* [What to do] Only these lines of the data below are wanted: the one with "right elbow: (757, 1294, -17)", the one with "left elbow: (858, 868, -1)", and any lines between them, each repeated exactly.

____ Provided records

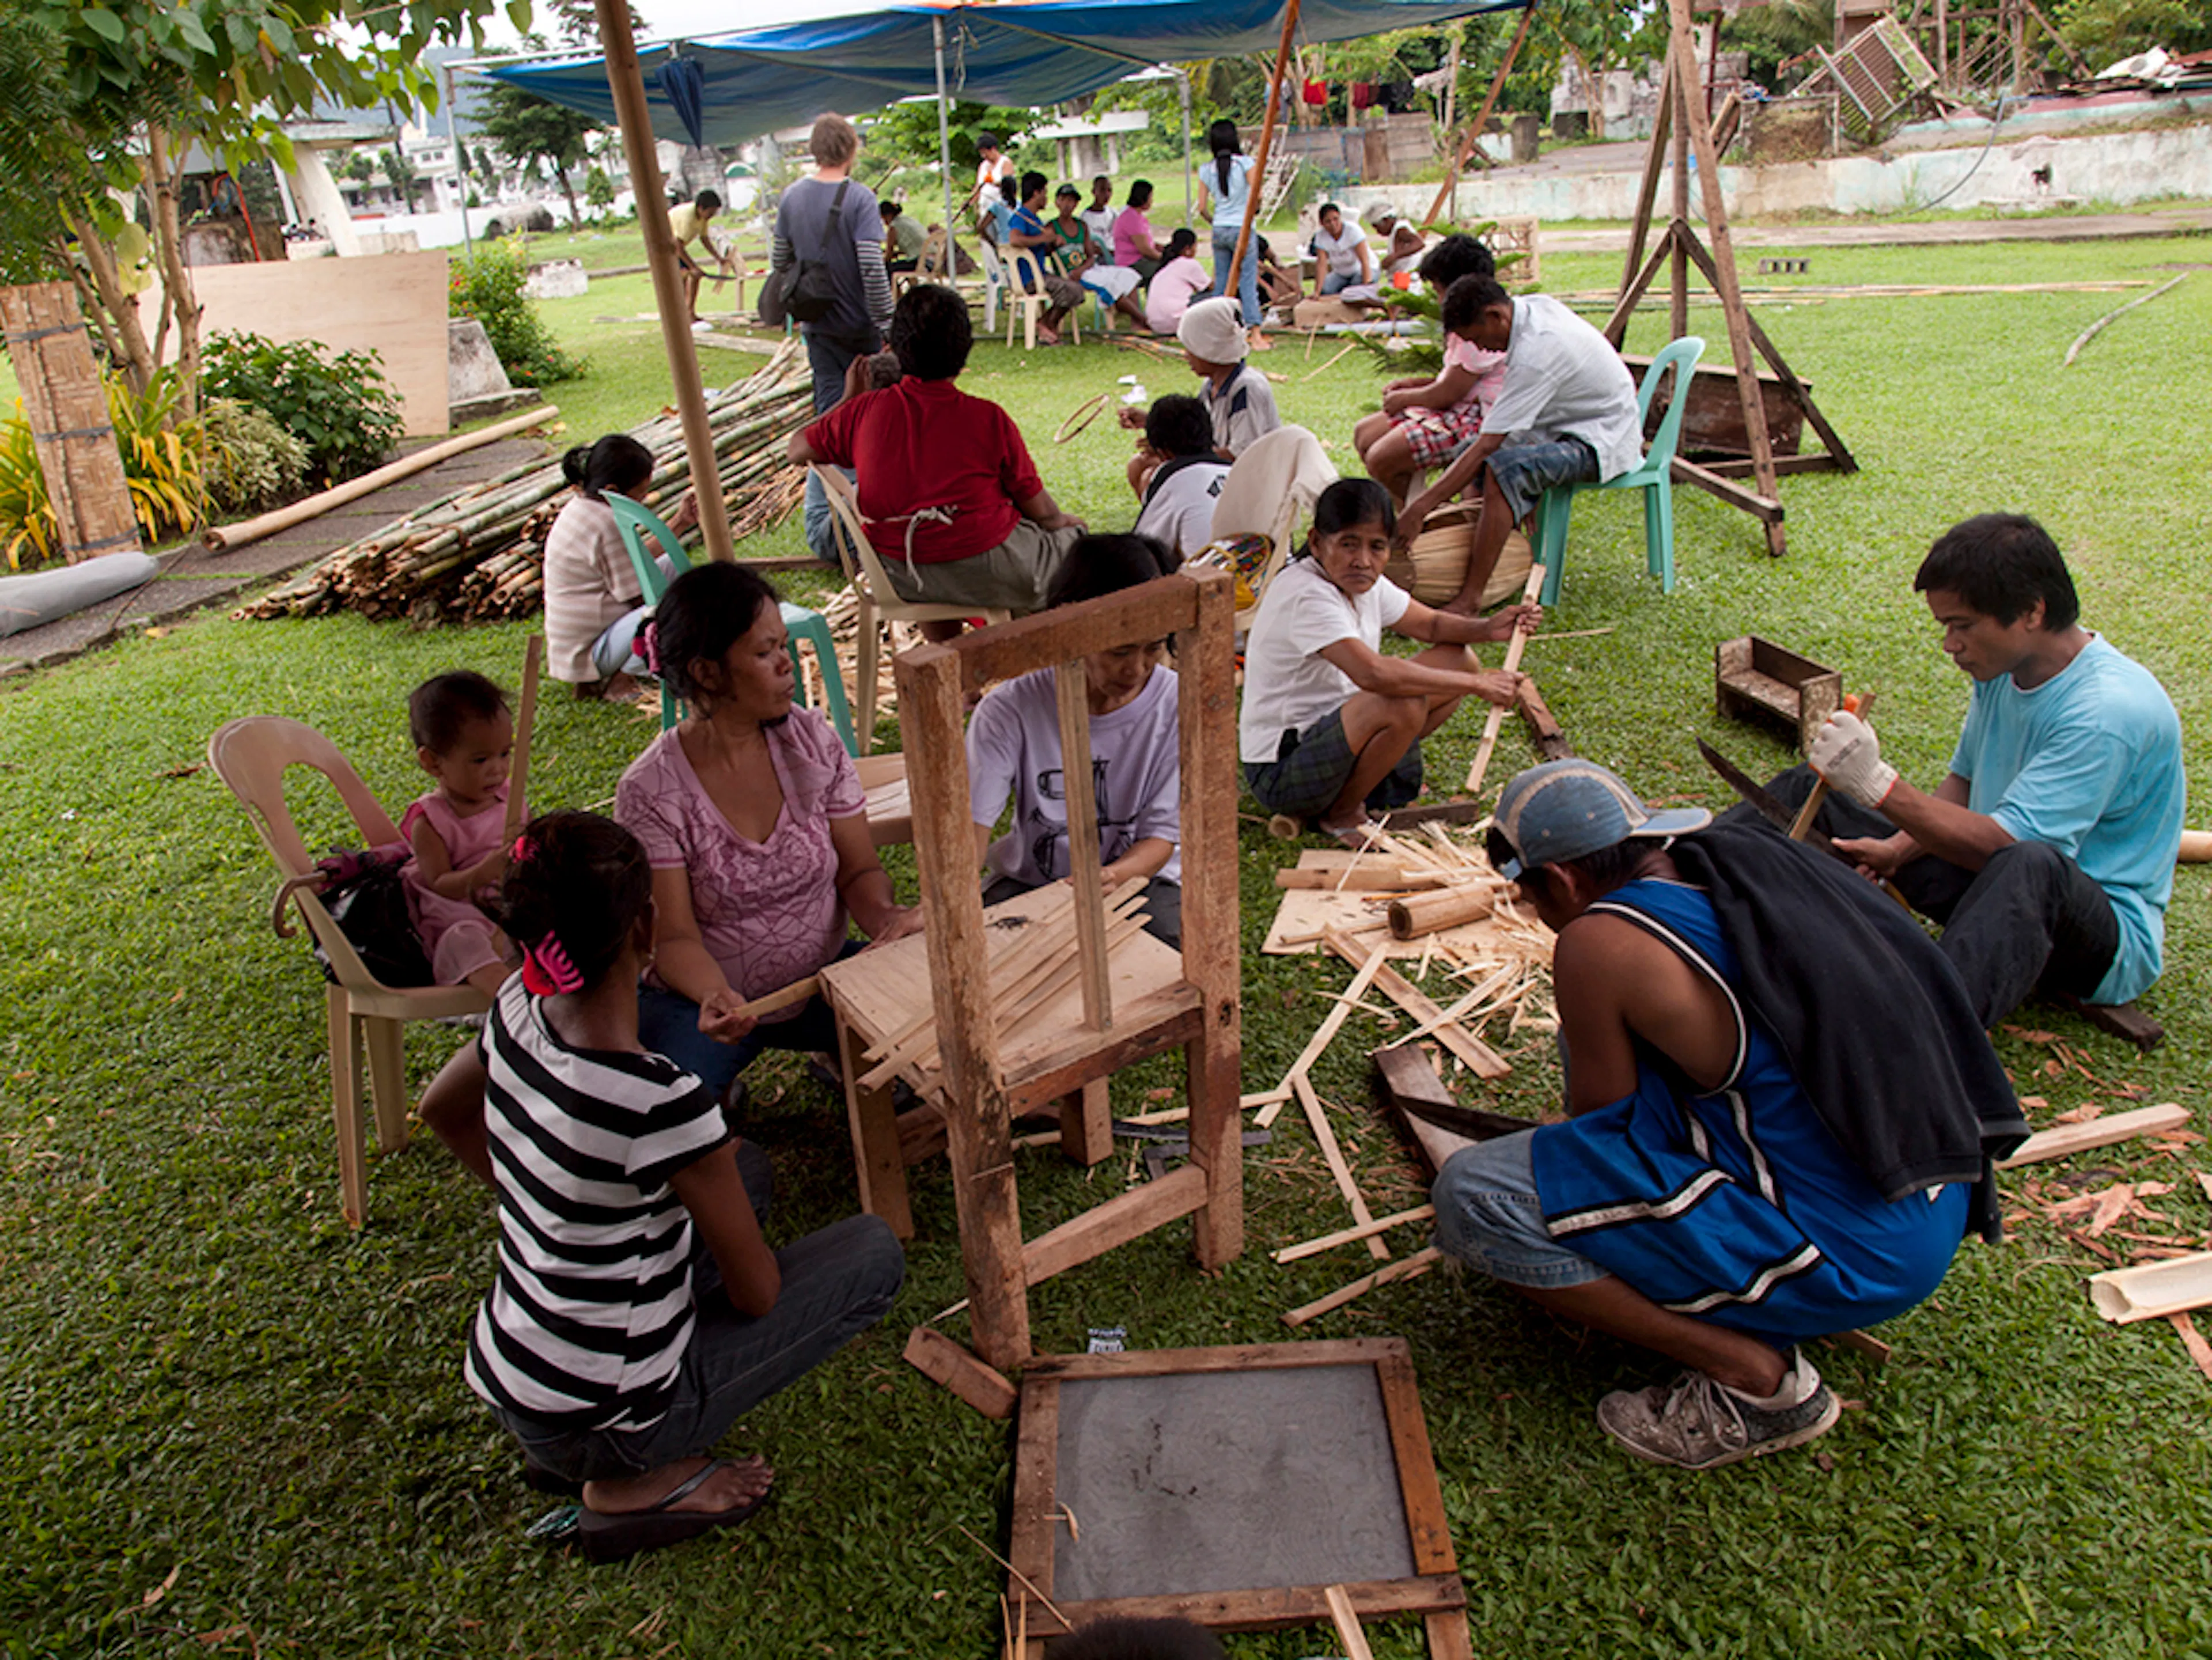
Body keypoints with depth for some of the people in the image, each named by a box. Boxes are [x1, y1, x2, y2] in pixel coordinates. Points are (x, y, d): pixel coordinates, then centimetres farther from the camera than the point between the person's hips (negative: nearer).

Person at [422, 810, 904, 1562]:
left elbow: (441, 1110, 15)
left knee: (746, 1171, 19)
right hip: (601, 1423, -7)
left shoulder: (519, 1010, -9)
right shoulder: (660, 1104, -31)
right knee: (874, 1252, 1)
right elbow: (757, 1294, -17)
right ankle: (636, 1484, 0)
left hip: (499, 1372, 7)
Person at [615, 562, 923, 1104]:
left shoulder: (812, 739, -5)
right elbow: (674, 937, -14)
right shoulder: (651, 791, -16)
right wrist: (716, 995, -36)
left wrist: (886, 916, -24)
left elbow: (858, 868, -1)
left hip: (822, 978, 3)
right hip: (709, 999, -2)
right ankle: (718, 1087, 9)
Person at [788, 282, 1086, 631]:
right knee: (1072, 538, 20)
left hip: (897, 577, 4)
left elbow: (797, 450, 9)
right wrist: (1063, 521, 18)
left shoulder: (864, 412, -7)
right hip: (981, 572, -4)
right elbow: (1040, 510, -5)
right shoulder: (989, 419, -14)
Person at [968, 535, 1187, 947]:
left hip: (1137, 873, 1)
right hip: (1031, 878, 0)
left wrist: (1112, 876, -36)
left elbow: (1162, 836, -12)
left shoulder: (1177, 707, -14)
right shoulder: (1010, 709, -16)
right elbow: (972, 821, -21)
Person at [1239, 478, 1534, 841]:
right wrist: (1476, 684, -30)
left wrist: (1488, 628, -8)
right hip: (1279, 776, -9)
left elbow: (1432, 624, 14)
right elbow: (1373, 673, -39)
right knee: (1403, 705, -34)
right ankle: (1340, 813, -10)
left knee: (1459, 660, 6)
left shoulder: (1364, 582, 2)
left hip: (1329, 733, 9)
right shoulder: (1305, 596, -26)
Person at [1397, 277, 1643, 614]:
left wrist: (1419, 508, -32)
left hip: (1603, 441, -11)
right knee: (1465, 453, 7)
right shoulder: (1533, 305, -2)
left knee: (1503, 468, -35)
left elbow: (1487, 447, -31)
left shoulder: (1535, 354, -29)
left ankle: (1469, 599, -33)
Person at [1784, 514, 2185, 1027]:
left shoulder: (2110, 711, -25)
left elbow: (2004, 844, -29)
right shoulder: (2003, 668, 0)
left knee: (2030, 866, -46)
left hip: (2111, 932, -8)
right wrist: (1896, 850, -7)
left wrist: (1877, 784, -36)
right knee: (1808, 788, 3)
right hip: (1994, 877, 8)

________
____ Provided records

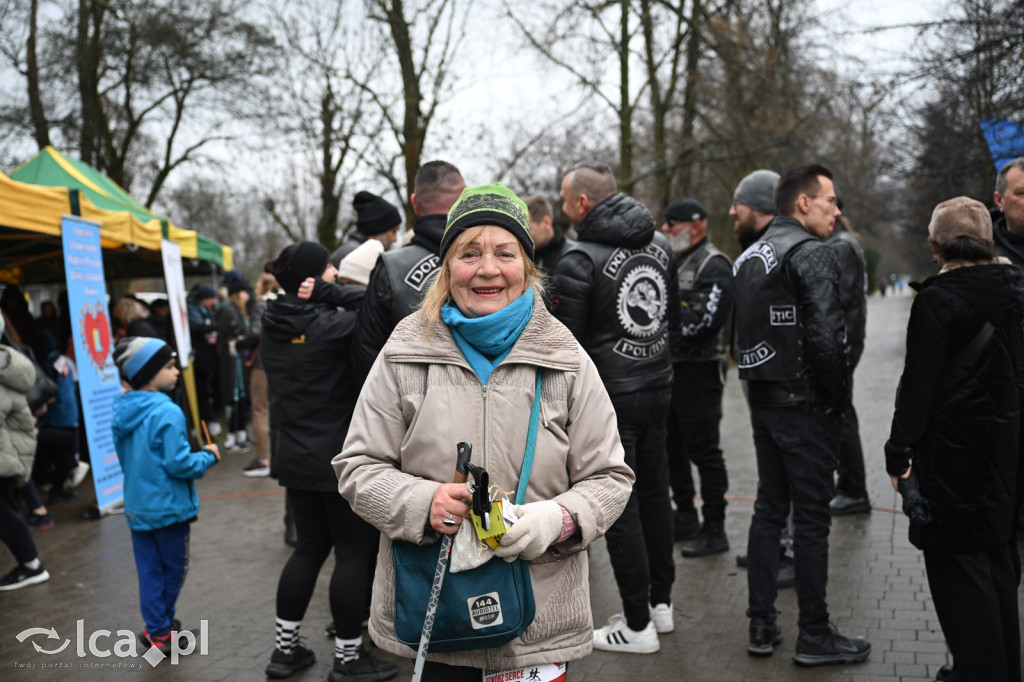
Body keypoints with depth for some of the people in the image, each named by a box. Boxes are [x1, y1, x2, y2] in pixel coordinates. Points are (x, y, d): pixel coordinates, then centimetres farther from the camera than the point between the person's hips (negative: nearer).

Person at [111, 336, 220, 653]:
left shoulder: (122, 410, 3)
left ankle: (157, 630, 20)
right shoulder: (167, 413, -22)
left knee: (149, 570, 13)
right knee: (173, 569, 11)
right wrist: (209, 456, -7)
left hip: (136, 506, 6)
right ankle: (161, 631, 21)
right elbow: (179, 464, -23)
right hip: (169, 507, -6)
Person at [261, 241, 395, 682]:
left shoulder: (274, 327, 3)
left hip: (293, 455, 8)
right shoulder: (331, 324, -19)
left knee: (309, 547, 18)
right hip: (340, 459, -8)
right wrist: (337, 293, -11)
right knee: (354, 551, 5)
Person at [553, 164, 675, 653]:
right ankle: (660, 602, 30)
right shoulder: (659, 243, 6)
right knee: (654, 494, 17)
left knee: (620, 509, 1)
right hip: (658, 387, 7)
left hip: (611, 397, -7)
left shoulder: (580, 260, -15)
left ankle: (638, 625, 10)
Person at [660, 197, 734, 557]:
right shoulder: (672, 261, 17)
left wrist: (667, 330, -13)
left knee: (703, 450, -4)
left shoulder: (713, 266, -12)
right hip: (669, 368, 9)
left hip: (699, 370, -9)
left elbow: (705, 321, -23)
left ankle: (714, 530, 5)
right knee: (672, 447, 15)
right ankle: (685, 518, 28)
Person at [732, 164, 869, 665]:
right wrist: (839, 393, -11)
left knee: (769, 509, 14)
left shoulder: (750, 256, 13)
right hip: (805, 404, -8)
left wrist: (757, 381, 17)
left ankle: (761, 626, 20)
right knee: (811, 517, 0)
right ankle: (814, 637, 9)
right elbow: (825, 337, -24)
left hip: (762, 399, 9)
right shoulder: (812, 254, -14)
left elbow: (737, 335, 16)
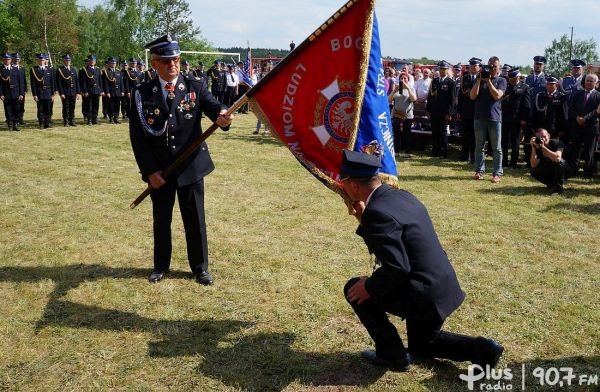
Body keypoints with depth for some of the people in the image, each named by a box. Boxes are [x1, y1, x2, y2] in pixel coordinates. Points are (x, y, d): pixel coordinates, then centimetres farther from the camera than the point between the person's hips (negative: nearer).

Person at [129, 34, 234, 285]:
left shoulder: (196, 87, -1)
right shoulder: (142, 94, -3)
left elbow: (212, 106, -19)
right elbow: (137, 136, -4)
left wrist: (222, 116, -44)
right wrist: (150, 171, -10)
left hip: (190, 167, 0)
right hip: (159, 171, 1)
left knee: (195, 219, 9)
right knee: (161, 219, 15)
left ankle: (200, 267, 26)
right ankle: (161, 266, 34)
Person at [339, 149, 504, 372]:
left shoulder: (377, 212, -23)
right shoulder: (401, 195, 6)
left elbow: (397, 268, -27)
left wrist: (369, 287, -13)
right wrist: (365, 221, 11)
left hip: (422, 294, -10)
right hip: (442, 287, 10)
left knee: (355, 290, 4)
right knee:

________

* [Result]
right elbow: (757, 1294, -17)
right ankle: (636, 1484, 0)
left hip: (499, 1372, 7)
Person at [615, 562, 923, 1104]:
left shoulder: (812, 739, -5)
right elbow: (674, 937, -14)
right shoulder: (651, 791, -16)
right wrist: (716, 995, -36)
left wrist: (886, 916, -24)
left elbow: (858, 868, -1)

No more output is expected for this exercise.